Tout juste avant le 40e anniversaire du premier vol spatial habité, le journaliste scientifique britannique Piers Bizony avait écorché la réputation du mythique Youri Gagarine. Le cosmonaute soviétique y était décrit comme un alcoolique, coureur de jupons, responsable d'accidents de voiture en série et finalement architecte de sa propre mort, dans un écrasement d'avion le 27 mars 1968 après une soirée bien arrosée.

Le livre de M. Bizony, Starman, décrivait en outre Youri Gagarine comme un pion dans la lutte politique entre Leonid Brejnev et Nikita Khrouchtchev. Comme ce dernier, Gagarine était encensé comme un fils de paysans.

La réaction du corps des astronautes n'a pas été longue. Ils ont défendu la réputation de leur camarade, comme lors de la publication d'articles sur la vie dissolue des premiers astronautes américains, les fameux «cow-boys de l'espace».

Alors qu'on fête ce matin le demi-siècle du vol historique de Gagarine, l'astronaute canadien Chris Hatfield a accepté de revenir sur la controverse.

«C'est sûr qu'être le premier à aller dans l'espace a mis beaucoup de pression sur Gagarine», explique M. Hatfield, en entrevue de Toronto où il visitait hier une école secondaire pour parler du cosmonaute soviétique. «Mais j'ai parlé à certains de ses amis et ce sont des gens formidables. Le jour où il est mort, la météo n'était pas bonne et, en plus, ils étaient deux dans l'avion. Pour moi, c'est un accident.»

Pour ce qui est de l'animosité de Brejnev, qui aurait, selon M. Bizony, poussé Gagarine au désespoir, M. Hatfield est encore plus catégorique. «Ce ne sont pas des politiciens qui sont allés dans l'espace, ce sont des cosmonautes et des astronautes. Gagarine a fait quelque chose d'extraordinaire, un point c'est tout.»

Dans son livre, M. Bizony mentionne d'ailleurs que la biographie officielle de Gagarine passait sous silence que sa mère provenait d'une famille d'ingénieurs de Saint-Pétersbourg, en d'autres mots qu'il était le descendant d'«ennemis du peuple».

Autre omission, les Soviétiques ont longtemps caché que Gagarine n'a pas atterri avec sa capsule Vostok. Il s'est éjecté en altitude, parce que les ingénieurs soviétiques n'avaient pas confiance dans le fait que le parachute de la capsule suffise à la ralentir.
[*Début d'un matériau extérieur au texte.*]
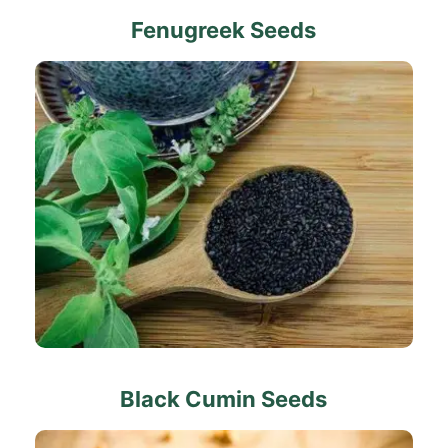
Fenugreek Seeds
Black Cumin Seeds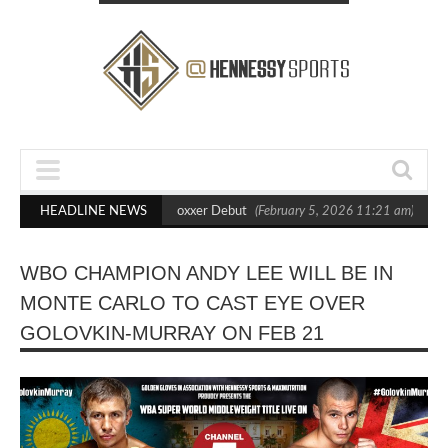
s Out Crighton in Statement Boxxer Debut
HEADLINE NEWS
(February 5, 2026 11:21 am)
Hen
WBO CHAMPION ANDY LEE WILL BE IN
MONTE CARLO TO CAST EYE OVER
GOLOVKIN-MURRAY ON FEB 21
Son aventure spatiale n'est donc pas le premier vol d'un homme dans l'espace, selon certains critères techniques.

Mais pour Chris Hatfield, ce détail importe peu. «Pour moi, atterrir suspendu à un parachute ou dans un véhicule ralenti par un parachute, c'est la même chose.»

Alcool

Parmi ses faits d'armes, Gagarine a été invité à prendre le thé avec la reine d'Angleterre et a aussi été embrassé (sur la joue) par Gina Lollobrigida. Il a toutefois sombré dans l'alcool, eu plus de 20 accidents de voiture en moins de 7 ans et volé moins de 10 heures chaque année jusqu'à sa mort, le 27 mars 1968. Le Mig 15 qu'il pilotait après une autre nuit d'ivresse s'est écrasé sans raison apparente.

Une biographie récente, Starman: The Truth Behind the Legend of Yuri Gagarin, coécrite par Jamie Doran et Piers Bizony, met sa chute sur le compte de l'antipathie qu'éprouvait Leonid Brejnev envers Nikita Khrouchtchev. «Gagarine était l'homme de Khrouchtchev», explique M. Bizony.